Function that allows for the imputation of missing values using 4 possible algorithms: missForest, kNN, LLS, SVD.

impute.counts(
  DEprot.object,
  method = "missForest",
  use.normalized.data = TRUE,
  overwrite.imputation = FALSE,
  missForest.max.iterations = 100,
  missForest.variable.wise.OOBerror = TRUE,
  missForest.cores = 1,
  missForest.parallel.mode = "variables",
  kNN.n.nearest.neighbours = 10,
  LLS.k = 2,
  pcaMethods.nPCs.to.test = 5,
  RegImpute.max.iterations = 10,
  RegImpute.fillmethod = "row_mean",
  seed = NULL,
  verbose = FALSE
)

Arguments

DEprot.object

A DEprot object, as generated by load.counts.

method

String indicating the imputation method to use. One among: 'missForest', 'kNN' (VIM), 'tkNN' (imputomics), 'corkNN' (imputomics), 'LLS' (pcaMethods), 'SVD' (a.k.a svdImpute, pcaMethods), 'BPCA' (pcaMethods), 'PPCA' (pcaMethods), 'RegImpute' (DreamAI). Default: "missForest".

use.normalized.data

Logical value indicating whether the imputation should be performed based on the rationalized data. Default: TRUE.

overwrite.imputation

Logical value to indicate whether, in the case already available, the table of imputed counts should be overwritten. Default: FALSE.

-.-.-

(Job A): Translate this sentence from the impute.counts documentation into Spanish: "Function that allows for the imputation of missing values using 4 possible algorithms: missForest, kNN, LLS, SVD."
(Job B): Write out the passage of the impute.counts documentation between "Logical value indicating" and "overwritten. Default: FALSE.", inclusive, keeping every character unchanged.

(Data supplied):
-.-.-

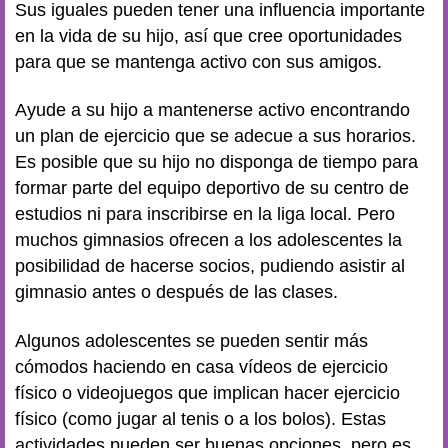
Sus iguales pueden tener una influencia importante
en la vida de su hijo, así que cree oportunidades
para que se mantenga activo con sus amigos.
Ayude a su hijo a mantenerse activo encontrando
un plan de ejercicio que se adecue a sus horarios.
Es posible que su hijo no disponga de tiempo para
formar parte del equipo deportivo de su centro de
estudios ni para inscribirse en la liga local. Pero
muchos gimnasios ofrecen a los adolescentes la
posibilidad de hacerse socios, pudiendo asistir al
gimnasio antes o después de las clases.
Algunos adolescentes se pueden sentir más
cómodos haciendo en casa vídeos de ejercicio
físico o videojuegos que implican hacer ejercicio
físico (como jugar al tenis o a los bolos). Estas
actividades pueden ser buenas opciones, pero es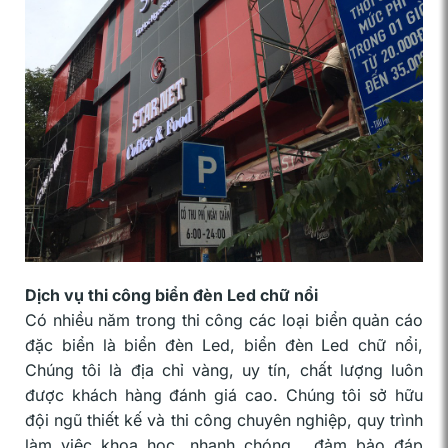
Dịch vụ thi công biển đèn Led chữ nổi
Có nhiều năm trong thi công các loại biển quản cáo
đặc biển là biển đèn Led, biển đèn Led chữ nổi,
Chúng tôi là địa chỉ vàng, uy tín, chất lượng luôn
được khách hàng đánh giá cao. Chúng tôi sở hữu
đội ngũ thiết kế và thi công chuyên nghiệp, quy trình
làm việc khoa học, nhanh chóng… đảm bảo đáp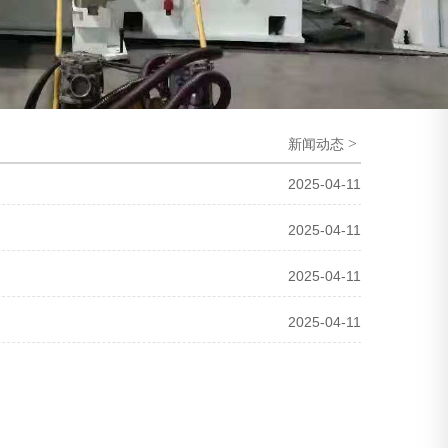
>
新闻动态
2025-04-11
2025-04-11
2025-04-11
2025-04-11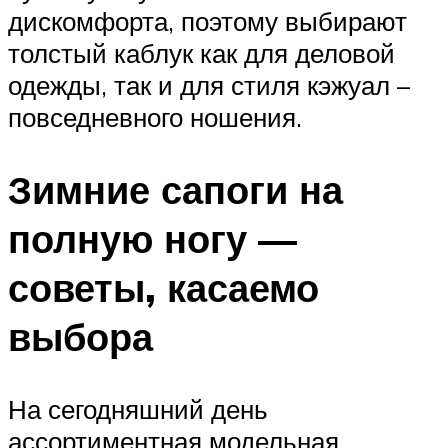
дискомфорта, поэтому выбирают
толстый каблук как для деловой
одежды, так и для стиля кэжуал –
повседневного ношения.
Зимние сапоги на
полную ногу —
советы, касаемо
выбора
На сегодняшний день
ассортиментная модельная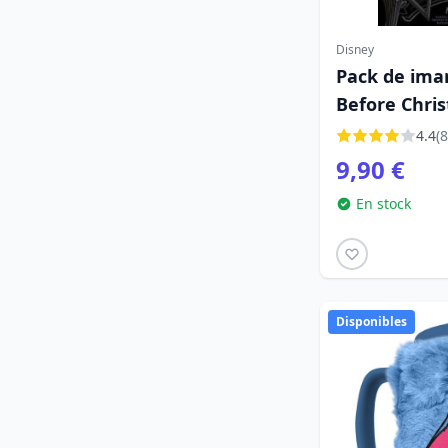
Disney
Pack de ima
Before Chris
4.4
(8
9,90 €
En stock
Disponibles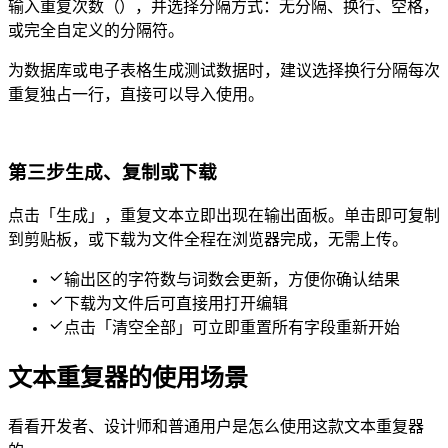
输入重复次数（1–10,000），并选择分隔方式：无分隔、换行、空格，
或完全自定义的分隔符。
为数据库或电子表格生成测试数据时，建议选择换行分隔——每次
重复独占一行，直接可以导入使用。
第三步 — 生成、复制或下载
点击「生成」，重复文本立即出现在输出面板。单击即可复制
到剪贴板，或下载为 .txt / .doc 文件——全程在浏览器完成，无需上传。
输出区的字符数与词数会更新，方便你确认结果
下载为 .doc 文件后可直接用 Microsoft Word 打开编辑
点击「清空全部」可立即重置所有字段重新开始
文本重复器的使用场景
看看开发者、设计师和普通用户是怎么使用这款文本重复器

-.-.-

(Exercise result A): Función que permite la imputación de valores faltantes mediante 4 algoritmos posibles: missForest, kNN, LLS, SVD.

(Exercise result B):
Logical value indicating whether the imputation should be performed based on the rationalized data. Default: TRUE.

overwrite.imputation

Logical value to indicate whether, in the case already available, the table of imputed counts should be overwritten. Default: FALSE.